Chronique

Doudou Swing

Doudou à feu doux

Philippe « Doudou » Cuillerier (voc, g), Victorine Martin (g), Antonio Licusati (b), Emy Dragoï (acc), André Venturini (steel-guitar Fender 8 cordes)

Label / Distribution : Frémeaux & Associés

Doudou à feu doux, premier album de Doudou Swing (2004), reparaît cette année chez Frémeaux et Associés. Dans le vaste monde du swing manouche, il complètera idéalement les enregistrements des virtuoses du genre tels Biréli Lagrène ou Angelo Debarre.

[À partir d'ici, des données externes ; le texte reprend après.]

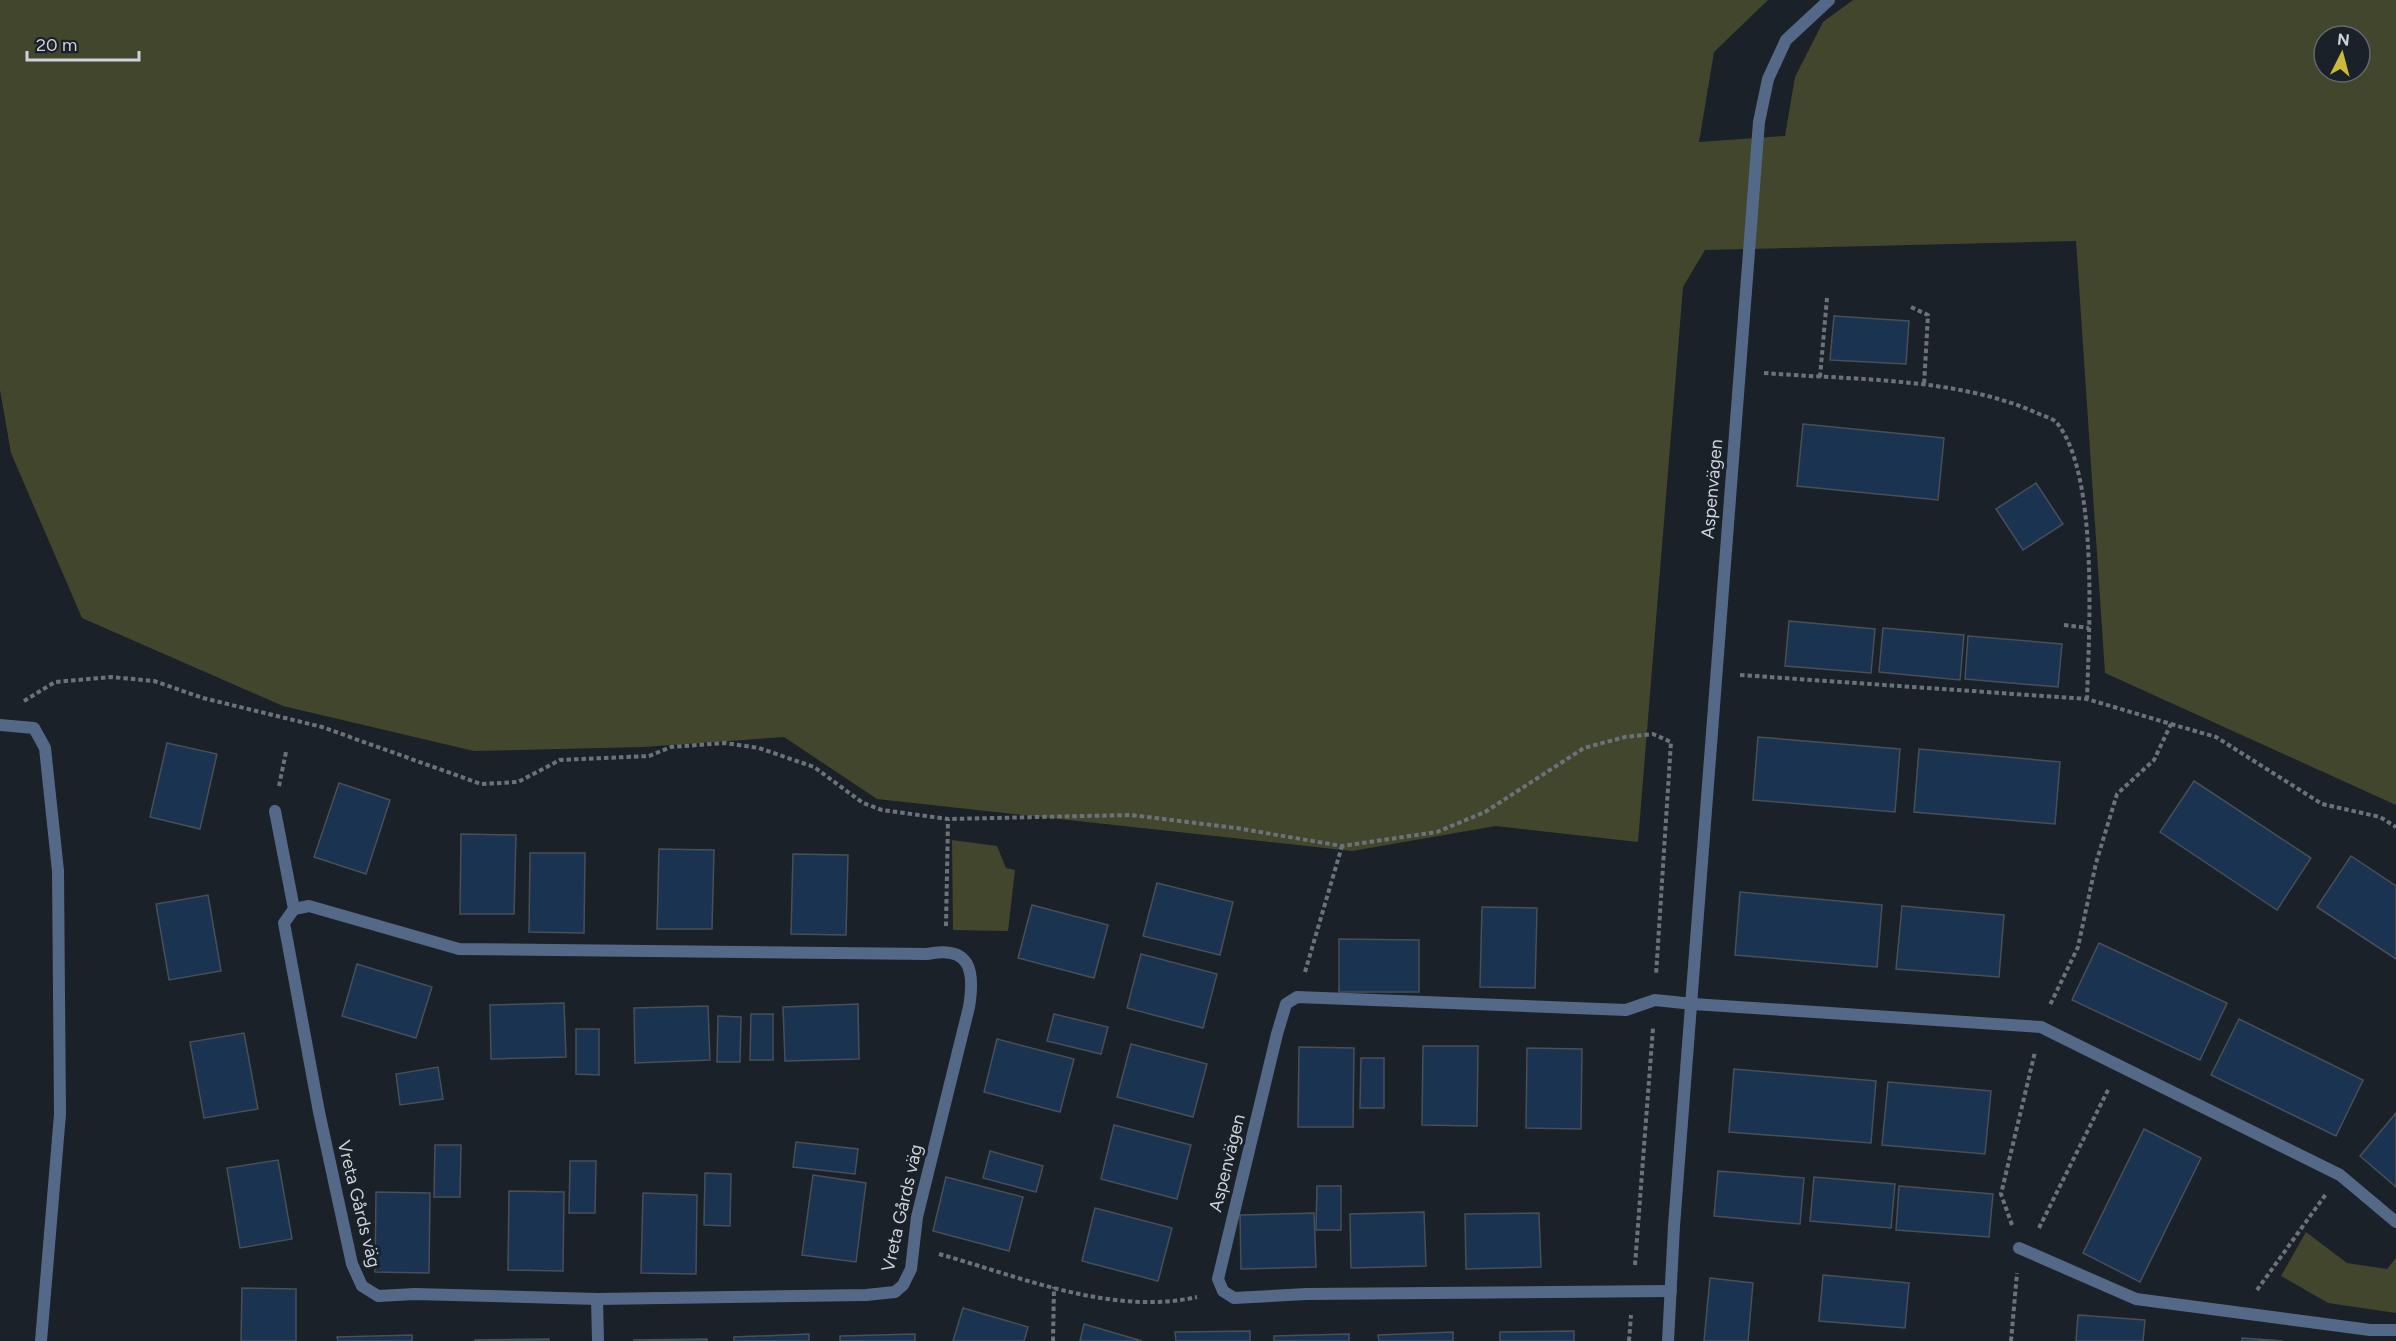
<svg xmlns="http://www.w3.org/2000/svg" width="2396" height="1341" font-family="Figtree,sans-serif">
  <style>
    .green { fill: #42462d; fill-rule: evenodd }
    .building { fill: #193351; stroke: #474f58; stroke-width: 1.5 }
    .lines { fill: none; stroke-linecap: round; stroke-linejoin: round }
    .path { stroke: #6c7279; stroke-width: 4; stroke-dasharray: 4.5 3; stroke-linecap: butt }
    .lane { stroke: #546887; stroke-width: 12 }
    .street { stroke: #546887; stroke-width: 12 }
    .labels { text-anchor: middle; stroke-width: 6; stroke-linejoin: round; paint-order: stroke }
    .street-label { font-size: 18px; fill: #cdd2d8; stroke: #1a2129 }
  </style>
  <rect width="100%" height="100%" fill="#1a2129"/>
  <g class="green">
    <path d="M0,0H1768L1714,52L1699,142L1785,136L1795,77L1823,22L1853,0H2396V805L2105,673L2076,241L1705,250L1683,287L1638,842L1496,826L1352,851L877,799L784,737L643,747L474,751L283,706L82,618L11,453L0,390ZM2324,36H2360V72H2324Z"/>
    <polygon points="952,840 997,846 1006,868 1015,870 1008,931 953,930"/>
    <polygon points="2306,1232 2347,1263 2387,1269 2396,1258 2396,1313 2328,1303 2281,1276"/>
  </g>
  <g class="building">
    <polygon points="1834,316 1909,321 1906,364 1830,360"/>
    <polygon points="1803,424 1944,438 1938,500 1797,486"/>
    <polygon points="2036,483 2063,524 2023,550 1996,509"/>
    <polygon points="1789,621 1875,629 1871,673 1785,666"/>
    <polygon points="1883,628 1964,635 1960,680 1879,672"/>
    <polygon points="1968,636 2062,644 2058,687 1965,679"/>
    <polygon points="1758,737 1900,749 1895,812 1753,800"/>
    <polygon points="167,743 217,754 200,829 150,817"/>
    <polygon points="1919,749 2060,762 2055,824 1914,812"/>
    <polygon points="2194,781 2311,858 2277,910 2160,832"/>
    <polygon points="339,783 390,800 366,874 314,857"/>
    <polygon points="461,834 516,835 514,914 460,914"/>
    <polygon points="659,849 714,850 712,929 657,929"/>
    <polygon points="530,853 585,853 584,933 529,932"/>
    <polygon points="793,854 848,855 846,935 791,934"/>
    <polygon points="2351,856 2396,886 2396,959 2317,907"/>
    <polygon points="1157,883 1233,902 1220,955 1143,936"/>
    <polygon points="1740,892 1882,905 1877,967 1735,955"/>
    <polygon points="208,895 221,971 169,980 156,904"/>
    <polygon points="1032,905 1108,925 1094,978 1018,958"/>
    <polygon points="1902,906 2004,915 1999,977 1896,969"/>
    <polygon points="1482,907 1537,908 1535,988 1480,987"/>
    <polygon points="1339,939 1419,940 1419,992 1339,992"/>
    <polygon points="2099,943 2227,1003 2200,1060 2072,1000"/>
    <polygon points="1141,954 1217,974 1203,1028 1127,1008"/>
    <polygon points="357,964 432,987 416,1038 342,1016"/>
    <polygon points="564,1003 566,1057 491,1059 490,1005"/>
    <polygon points="858,1004 859,1059 785,1061 783,1007"/>
    <polygon points="708,1006 710,1060 635,1063 634,1008"/>
    <polygon points="751,1014 773,1014 773,1060 750,1060"/>
    <polygon points="1054,1014 1108,1027 1101,1054 1047,1041"/>
    <polygon points="718,1016 741,1017 740,1062 717,1062"/>
    <polygon points="2239,1019 2363,1080 2336,1136 2211,1075"/>
    <polygon points="576,1029 599,1029 599,1075 576,1074"/>
    <polygon points="244,1033 258,1109 204,1118 190,1042"/>
    <polygon points="997,1039 1074,1059 1060,1112 984,1092"/>
    <polygon points="1131,1044 1207,1064 1193,1117 1117,1097"/>
    <polygon points="1423,1046 1478,1046 1477,1126 1422,1125"/>
    <polygon points="1299,1047 1354,1048 1353,1127 1298,1127"/>
    <polygon points="1527,1048 1582,1049 1581,1129 1526,1128"/>
    <polygon points="1361,1058 1384,1058 1384,1108 1360,1108"/>
    <polygon points="438,1067 443,1099 400,1105 396,1074"/>
    <polygon points="1734,1069 1876,1081 1871,1143 1729,1132"/>
    <polygon points="1888,1082 1991,1091 1985,1154 1882,1145"/>
    <polygon points="2396,1113 2396,1187 2360,1156"/>
    <polygon points="1114,1125 1191,1145 1177,1199 1101,1179"/>
    <polygon points="2144,1129 2201,1158 2140,1282 2083,1253"/>
    <polygon points="796,1142 858,1149 855,1174 793,1167"/>
    <polygon points="435,1145 461,1145 460,1197 434,1197"/>
    <polygon points="990,1151 1043,1166 1036,1192 983,1178"/>
    <polygon points="278,1160 292,1239 240,1248 227,1168"/>
    <polygon points="570,1161 596,1161 595,1213 569,1213"/>
    <polygon points="1718,1171 1804,1178 1800,1224 1714,1216"/>
    <polygon points="705,1173 731,1174 730,1226 704,1225"/>
    <polygon points="813,1175 866,1183 856,1262 802,1255"/>
    <polygon points="946,1177 1023,1197 1009,1251 933,1231"/>
    <polygon points="1814,1177 1895,1184 1891,1228 1810,1221"/>
    <polygon points="1317,1186 1341,1186 1341,1230 1316,1230"/>
    <polygon points="1899,1186 1993,1194 1989,1237 1896,1230"/>
    <polygon points="509,1191 564,1192 563,1271 508,1270"/>
    <polygon points="376,1192 430,1193 429,1273 375,1272"/>
    <polygon points="643,1193 697,1195 696,1274 641,1273"/>
    <polygon points="1095,1208 1172,1228 1158,1281 1082,1261"/>
    <polygon points="1424,1212 1426,1266 1351,1268 1350,1214"/>
    <polygon points="1314,1213 1316,1267 1241,1269 1240,1215"/>
    <polygon points="1539,1213 1541,1267 1466,1269 1465,1214"/>
    <polygon points="1823,1275 1909,1283 1905,1328 1819,1321"/>
    <polygon points="1710,1278 1753,1283 1748,1341 1704,1341"/>
    <polygon points="242,1288 296,1289 296,1341 241,1341"/>
    <polygon points="963,1308 1028,1327 1024,1341 953,1341"/>
    <polygon points="2078,1315 2145,1320 2143,1341 2076,1341"/>
    <polygon points="1084,1324 1142,1341 1080,1341"/>
    <polygon points="1250,1331 1250,1341 1176,1341 1175,1332"/>
    <polygon points="1574,1331 1574,1341 1500,1341 1500,1332"/>
    <polygon points="1453,1332 1453,1341 1379,1341 1378,1335"/>
    <polygon points="809,1334 809,1341 734,1341 734,1337"/>
    <polygon points="915,1334 915,1341 840,1341 840,1336"/>
    <polygon points="1349,1334 1349,1341 1274,1341 1274,1336"/>
    <polygon points="412,1335 412,1341 338,1341 337,1337"/>
    <polygon points="2242,1338 2283,1341 2242,1341"/>
    <polygon points="549,1339 549,1341 475,1341 475,1340"/>
    <polygon points="707,1339 707,1341 633,1340"/>
  </g>
  <g class="lines">
    <g class="path">
      <polyline points="1911,307 1928,315 1924,386"/>
      <path d="M1764,373C1851,380 1957,377 2037,413C2043,416 2053,418 2057,423C2099,475 2089,632 2087,699"/>
      <polyline points="1820,377 1827,298"/>
      <polyline points="2064,625 2089,628"/>
      <polyline points="1740,675 2087,699 2171,724 2154,760 2117,794 2096,863 2078,947 2050,1005"/>
      <polyline points="24,701 55,682 111,677 154,681 203,698 322,727 481,784 518,782 560,760 649,756 671,747 725,743 759,748 814,767 863,803 882,810 948,819 1131,815 1236,828 1342,846 1437,832 1485,812 1584,748 1625,737 1653,734 1671,742 1656,975"/>
      <polyline points="2171,724 2216,737 2322,804 2380,817 2396,827"/>
      <polyline points="279,786 286,752"/>
      <polyline points="946,926 948,819"/>
      <polyline points="1305,972 1342,846"/>
      <polyline points="2012,1225 2001,1194 2035,1052"/>
      <polyline points="2039,1228 2109,1088"/>
      <path d="M939,1254C1021,1277 1112,1316 1197,1297"/>
      <polyline points="1635,1265 1653,1028"/>
      <polyline points="2257,1290 2326,1194"/>
      <polyline points="1053,1341 1054,1287"/>
      <polyline points="1629,1341 1631,1315"/>
      <polyline points="2011,1341 2017,1273"/>
    </g>
    <g class="lane">
      <polyline points="1693,1004 2041,1027 2340,1175 2396,1222"/>
      <polyline points="2019,1248 2136,1299 2370,1330 2396,1330"/>
    </g>
    <g class="street">
      <polyline points="0,725 34,728 45,748 58,871 60,1114 41,1341"/>
      <polyline points="275,811 294,909"/>
      <path d="M309,906L459,949L927,954C971,945 975,971 969,1007L917,1217L911,1269L903,1285L895,1292L866,1295L597,1299L415,1294L378,1296L362,1286L352,1264L319,1112L284,923L294,909Z"/>
      <polyline points="1671,1291 1306,1294 1234,1298 1223,1291 1218,1279 1277,1034 1286,1004 1297,997 1626,1010 1655,1000 1693,1004"/>
      <polyline points="597,1299 598,1341"/>
      <polyline points="1668,1341 1674,1226 1759,122 1768,79 1786,40 1829,0"/>
    </g>
  </g>
  <g class="labels">
    <g class="street-label">
      <text transform="translate(1712 489) rotate(-85)" y="6">Aspenvägen</text>
      <text transform="translate(1227 1163) rotate(-76)" y="6">Aspenvägen</text>
      <text transform="translate(359 1204) rotate(76)" y="6">Vreta Gårds väg</text>
      <text transform="translate(902 1208) rotate(-77)" y="6">Vreta Gårds väg</text>
    </g>
  </g>
  <g transform="translate(2342 54) rotate(6)"><circle r="28" fill="#1a2129" stroke="#62686f" stroke-width="1.5"/>
  <path d="M0-4.5L10 22L0 15L-10 22Z" fill="#cbba39"/>
  <text y="-9" font-size="16" font-weight="bold" text-anchor="middle" fill="#cdd2d8">N</text>
  </g>
  <path d="M27 51v9h112v-9" fill="none" stroke="#cdd2d8" stroke-width="3"/>
  <text x="36" y="51" font-size="18" fill="#cdd2d8" stroke="#1a2129" stroke-width="4.5" paint-order="stroke">20 m</text>
</svg>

En effet, si le style manouche est habituellement connu pour ses improvisations d’une incroyable vélocité, le groupe mené par Philippe « Doudou » Cuillerier se concentre essentiellement sur le socle rythmique du swing, qu’il place avant tout au service de la chanson. Car Doudou à feu doux est en premier lieu un disque de chansons, aux thèmes aussi variés que leurs arrangements. D’un texte à l’autre, Cuillerier fait l’apologie des femmes callipyges chères à Brassens (« Vive les rondes »), vante son propre style capillaire plus qu’épuré (« Boule de billard »), ou révèle la recette du hérisson à la cocotte (« Latcho Raben »). Quelques reprises figurent également au répertoire : « Le chemin des forains », naguère chanté par Piaf, ainsi que trois morceaux qui plairont aux enfants : « Boum Dam Amsterdam » qui reprend mot pour mot le poème de Max Jacob « Musique acidulée », et surtout deux titres issus du Livre de la Jungle, « Aie confiance » et « Je voudrais être un homme comme vous », rendus encore plus irrésistibles par la présence d’André Venturini qui leur confère un swing étonnant à l’aide de sa guitare lap-steel façon hawaï. Avec de tels sujets, on le devine, l’ambiance est principalement joyeuse, un peu potache, même si une certaine forme de nostalgie est, ponctuellement, de la partie, à travers une courte évocation de la perte des racines des romanichels (« Ay Romalen »).

Magistralement soutenu par sa section rythmique, Philippe Cuillerier, guitariste tenant la « pompe » pour les plus grandes pointures manouches depuis près de vingt-cinq ans, dévoile ici une autre facette de son talent : le chant. La voix est claire et la diction irréprochable dans les ballades comme dans les morceaux plus rapides. « Doudou » est un chanteur polyvalent, allant du crooner au conteur d’histoires, sans oublier une belle maîtrise du scat. Son interprétation rappelle parfois celle du comédien totalement investi dans le texte, en particulier sur les chansons les plus humoristiques ou enfantines. On ressent à ce propos une réelle affinité avec le jeune public, qui se concrétisera d’ailleurs quatre ans plus tard avec l’excellent Mister Django et Madame Swing.

Un auteur compositeur interprète brillant, un groupe vif et homogène, un répertoire original et varié, et l’énergie de la scène parfaitement restituée dans un enregistrement de studio : quatre bonnes raisons de ne pas passer à côté de cet album.